Niesprawne hamulce jednego z wagonów spowodowały pożar wzdłuż torów kolejowych w okolicach Lęborka. Paliły się krzewy i trawa na długości około dwóch kilometrów.
Z ogniem walczyło 16 jednostek straży pożarnej. Mieszkańcy opowiadali naszemu reporterowi, że pożar był bardzo groźny, bo ogień szybko się rozprzestrzeniał i niewiele brakowało by zajął las. – Jak wyjrzałam zza domu to płonęła trawa jak okiem sięgnąć. Szybko zadzwoniliśmy po straż pożarną, opowiadała naszemu reporterowi jedna z mieszkanek.
– Pożar był bardzo groźny, bo jest sucho.

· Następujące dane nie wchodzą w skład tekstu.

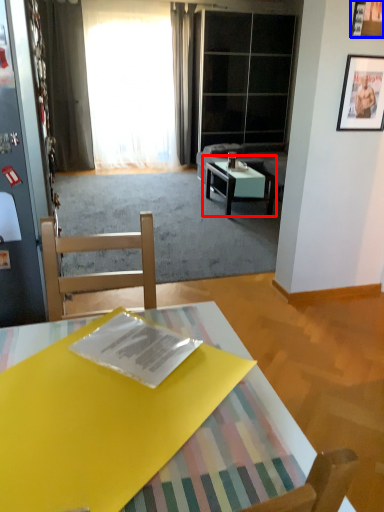
Question: Which object appears farthest to the camera in this image, coffee table (highlighted by a red box) or picture frame (highlighted by a blue box)?

Choices:
 (A) coffee table
 (B) picture frame

Answer: (A)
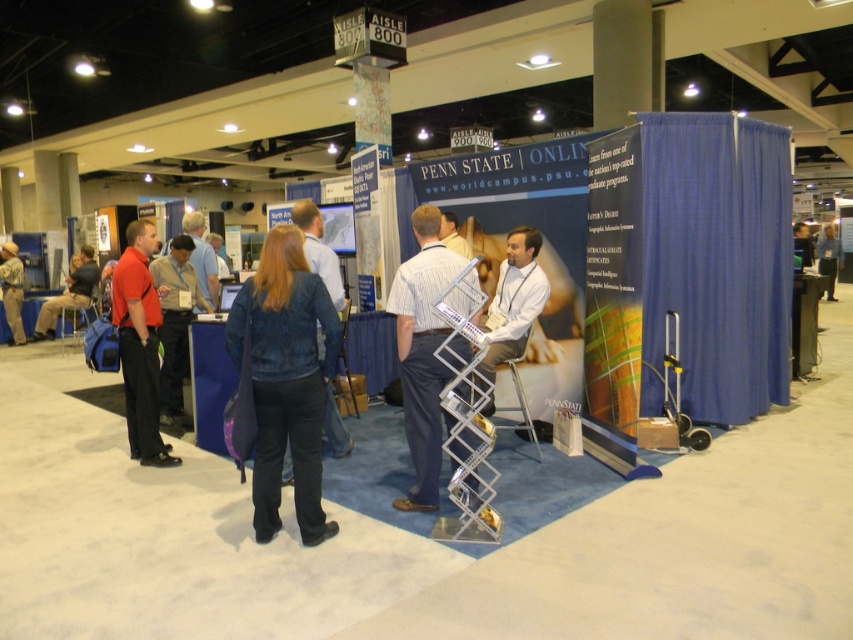
You are standing at the Penn State Online booth and want to move from the laptop table to the display rack. The laptop table is at point (51,312) and the display rack is at point (322,324). Which direction should you move to reach the display rack?

You should move towards the display rack at point (322,324) because it is closer to you than the laptop table at point (51,312).

What is located at the point with coordinates (514, 300) in the image?

The white shirt at center is located at point (514, 300).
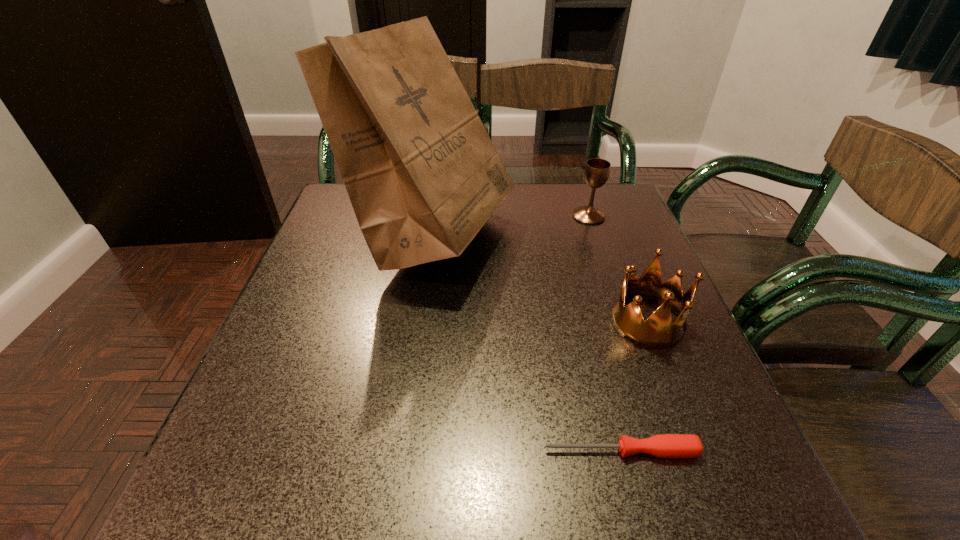
I want to click on vacant space located 0.050m at the tip of the shortest object, so click(513, 451).

Locate an element on the screen. This screenshot has width=960, height=540. vacant space located 0.190m at the tip of the shortest object is located at coordinates (420, 451).

Where is `grocery bag present at the far edge`? grocery bag present at the far edge is located at coordinates (423, 176).

Find the location of `chalice that is at the far edge`. chalice that is at the far edge is located at coordinates (597, 170).

Image resolution: width=960 pixels, height=540 pixels. I want to click on object that is at the near edge, so click(664, 445).

Where is `object that is at the left edge`? object that is at the left edge is located at coordinates (423, 176).

Find the location of `chalice located at the right edge`. chalice located at the right edge is located at coordinates coord(597,170).

Find the location of `crown that is at the right edge`. crown that is at the right edge is located at coordinates (658, 331).

Identify the location of screwdriver located in the right edge section of the desktop. (664, 445).

Locate an element on the screen. This screenshot has height=540, width=960. object present at the far left corner is located at coordinates (423, 176).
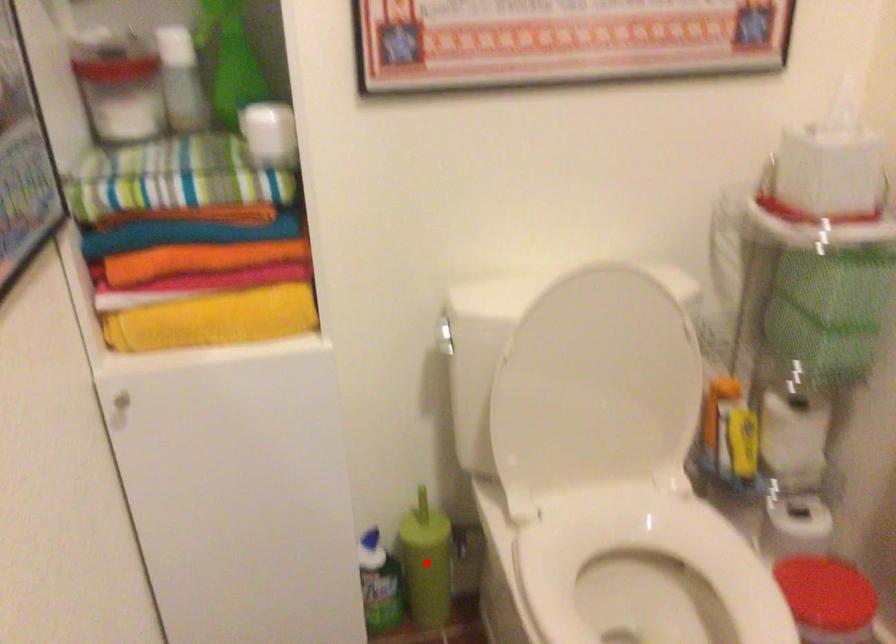
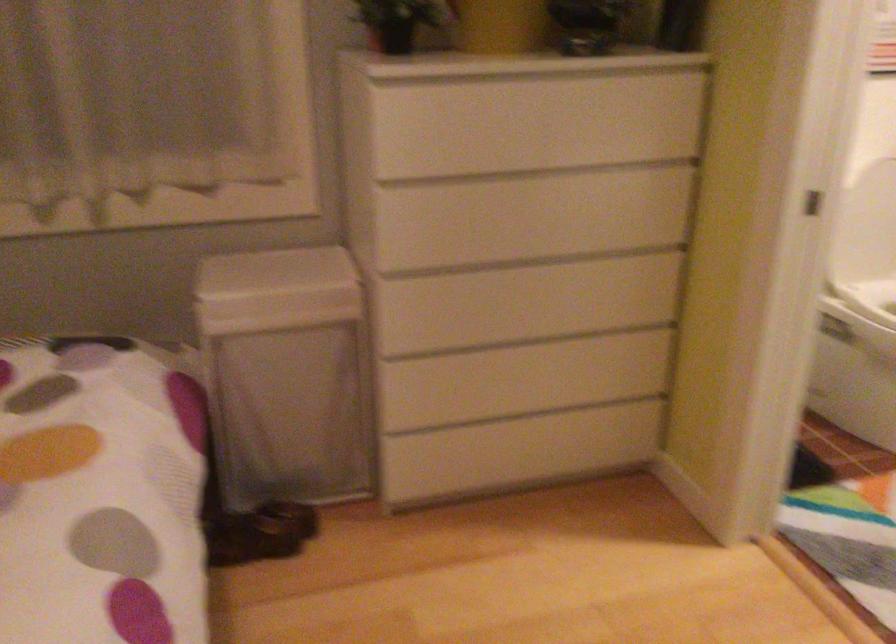
Question: I am providing you with two images of the same scene from different viewpoints. A red point is marked on the first image. Is the red point's position out of view in image 2?

Choices:
 (A) Yes
 (B) No

Answer: (A)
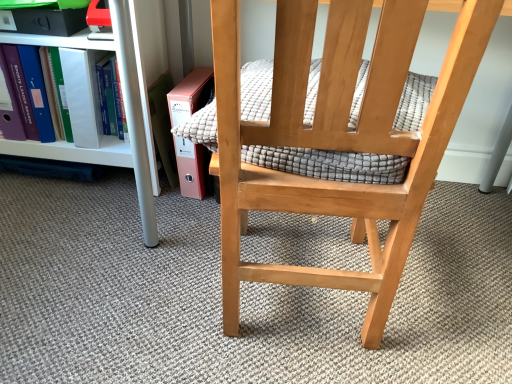
Question: From a real-world perspective, is pink cardboard book at lower left located beneath natural wood chair at center?

Choices:
 (A) yes
 (B) no

Answer: (A)

Question: Considering the relative sizes of pink cardboard book at lower left and natural wood chair at center in the image provided, is pink cardboard book at lower left taller than natural wood chair at center?

Choices:
 (A) no
 (B) yes

Answer: (A)

Question: Does pink cardboard book at lower left come behind natural wood chair at center?

Choices:
 (A) yes
 (B) no

Answer: (A)

Question: Is pink cardboard book at lower left shorter than natural wood chair at center?

Choices:
 (A) yes
 (B) no

Answer: (A)

Question: From a real-world perspective, is pink cardboard book at lower left located higher than natural wood chair at center?

Choices:
 (A) yes
 (B) no

Answer: (B)

Question: Is pink cardboard book at lower left aimed at natural wood chair at center?

Choices:
 (A) yes
 (B) no

Answer: (B)

Question: Is pink cardboard book at lower left at the back of white plastic shelf at left?

Choices:
 (A) no
 (B) yes

Answer: (A)

Question: Does white plastic shelf at left appear on the right side of pink cardboard book at lower left?

Choices:
 (A) yes
 (B) no

Answer: (B)

Question: Can pink cardboard book at lower left be found inside white plastic shelf at left?

Choices:
 (A) yes
 (B) no

Answer: (A)

Question: Considering the relative sizes of white plastic shelf at left and pink cardboard book at lower left in the image provided, is white plastic shelf at left smaller than pink cardboard book at lower left?

Choices:
 (A) no
 (B) yes

Answer: (A)

Question: Is white plastic shelf at left completely or partially outside of pink cardboard book at lower left?

Choices:
 (A) yes
 (B) no

Answer: (A)

Question: Does white plastic shelf at left appear on the left side of pink cardboard book at lower left?

Choices:
 (A) yes
 (B) no

Answer: (A)

Question: Does textured gray quilt at center have a greater width compared to white plastic shelf at left?

Choices:
 (A) no
 (B) yes

Answer: (A)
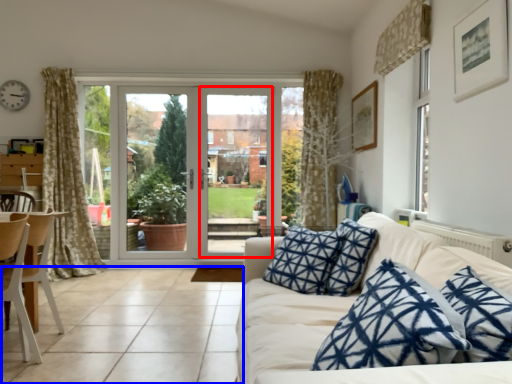
Question: Among these objects, which one is nearest to the camera, screen door (highlighted by a red box) or tile (highlighted by a blue box)?

Choices:
 (A) screen door
 (B) tile

Answer: (B)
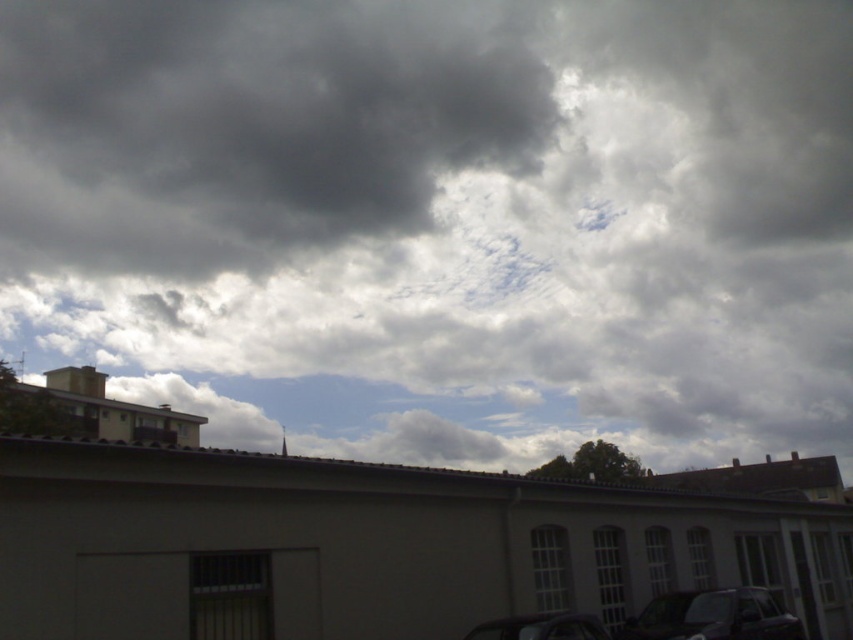
Does dark gray cloud at upper left appear on the right side of shiny black car at bottom right?

In fact, dark gray cloud at upper left is to the left of shiny black car at bottom right.

Who is more forward, (167, 205) or (709, 618)?

Positioned in front is point (709, 618).

You are a GUI agent. You are given a task and a screenshot of the screen. Output one action in this format:
    pyautogui.click(x=<x>, y=<y>)
    Task: Click on the dark gray cloud at upper left
    
    Given the screenshot: What is the action you would take?
    pyautogui.click(x=248, y=125)

Between dark gray cloud at upper center and shiny black car at bottom right, which one appears on the right side from the viewer's perspective?

shiny black car at bottom right is more to the right.

Between point (718, 374) and point (798, 630), which one is positioned behind?

Point (718, 374)

Is point (216, 49) closer to camera compared to point (666, 621)?

No, (216, 49) is further to viewer.

Identify the location of dark gray cloud at upper center. This screenshot has width=853, height=640. (440, 221).

Who is positioned more to the right, dark gray cloud at upper left or shiny black car at lower center?

shiny black car at lower center is more to the right.

Between point (25, 192) and point (583, 628), which one is positioned in front?

Positioned in front is point (583, 628).

Is point (427, 204) positioned behind point (577, 618)?

Yes, it is.

Locate an element on the screen. The image size is (853, 640). dark gray cloud at upper left is located at coordinates (248, 125).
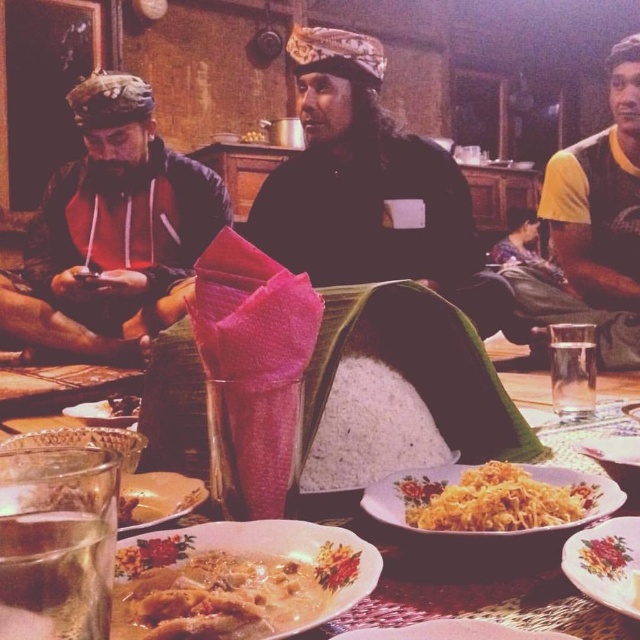
You are sitting at the table and want to pass the yellow fabric shirt at right the dish from the floral ceramic plates at center. Which direction should you move the dish?

The floral ceramic plates at center is to the left of the yellow fabric shirt at right, so you should move the dish to the right towards the yellow fabric shirt at right.

You are a guest at this dinner and want to reach for the white rice at center and the matte yellow plate at center. Which one is closer to you if you are sitting directly across from the table?

The matte yellow plate at center is closer to you because the white rice at center is above it, meaning the plate is positioned lower and nearer to your reach.

You are sitting at the table in the rustic dining area and want to reach for an item located at point (630, 602). However, there is an obstacle at point (138, 413). Will you be able to reach the item without moving around the obstacle?

Point (630, 602) is in front of point (138, 413), so you can reach the item at point (630, 602) without moving around the obstacle because it is closer to you and not blocked by the obstacle at point (138, 413).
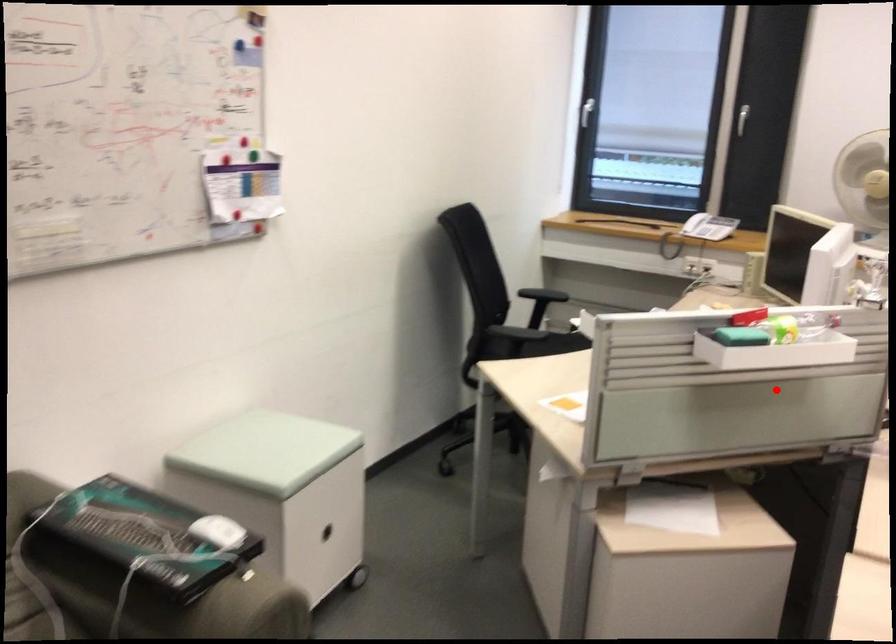
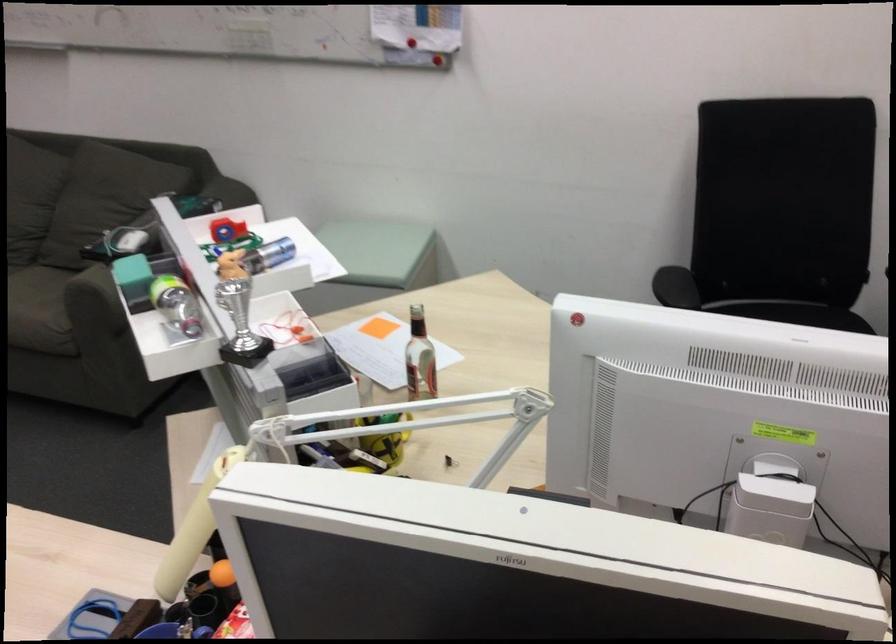
Question: A red point is marked in image1. In image2, is the corresponding 3D point closer to the camera or farther? Reply with the corresponding letter.

Choices:
 (A) The corresponding 3D point is closer.
 (B) The corresponding 3D point is farther.

Answer: (A)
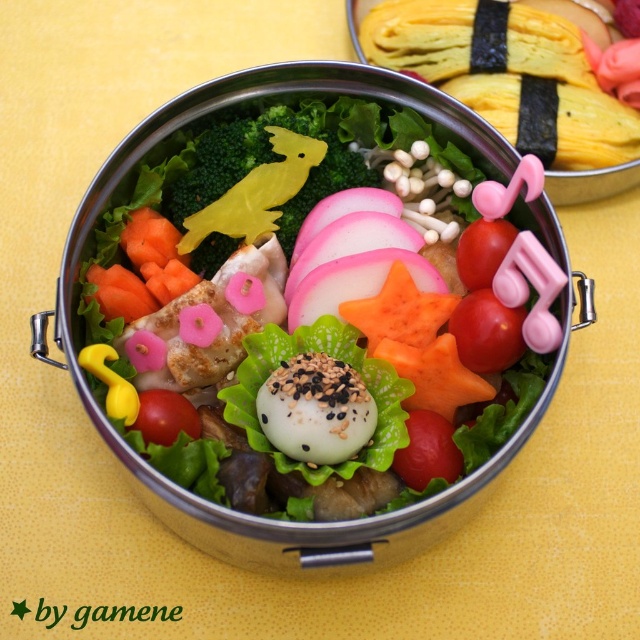
Which is more to the left, white glossy rice ball at center or green matte broccoli at center?

Positioned to the left is green matte broccoli at center.

Where is `white glossy rice ball at center`? white glossy rice ball at center is located at coordinates (316, 314).

The height and width of the screenshot is (640, 640). What are the coordinates of `white glossy rice ball at center` in the screenshot? It's located at (316, 314).

Between point (452, 282) and point (432, 273), which one is positioned behind?

The point (452, 282) is behind.

Locate an element on the screen. This screenshot has width=640, height=640. white glossy rice ball at center is located at coordinates (316, 314).

Who is positioned more to the left, green matte broccoli at center or pink translucent onion at center?

From the viewer's perspective, green matte broccoli at center appears more on the left side.

Is green matte broccoli at center wider than pink translucent onion at center?

Yes.

At what (x,y) coordinates should I click in order to perform the action: click on green matte broccoli at center. Please return your answer as a coordinate pair (x, y). This screenshot has height=640, width=640. Looking at the image, I should click on [x=269, y=176].

The height and width of the screenshot is (640, 640). What are the coordinates of `green matte broccoli at center` in the screenshot? It's located at (269, 176).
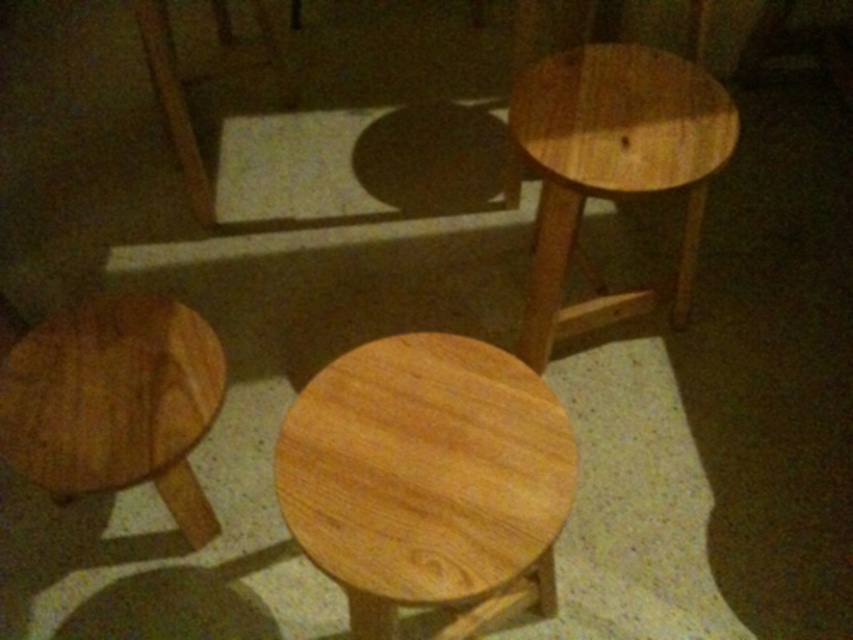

Od kilkunastu dni porządnie nie padało. Udało nam się nie dopuścić do tego by ogień przeskoczył tory i zajął las. Dogaszanie też nie było łatwo, bo żar zajął też torfowisko i trzeba ugasić ogień pod ziemią. Z naszych ustaleń wynika, że najprawdopodobniej pożar spowodował jeden z wagonów pociągu, który również się palił. Ugasiliśmy go, stoi na stacji w Pogorzelicach, mówi kierujący akcją gaśniczą Bogdan Madej ze straży pożarnej w Lęborku.
Pociągi nie jeździły przez kilka godzin. Po godz. 15:00 ruch został przywrócony, ale na odcinku ugaszonego już pożaru składy muszą zwalniać do 30 km/h.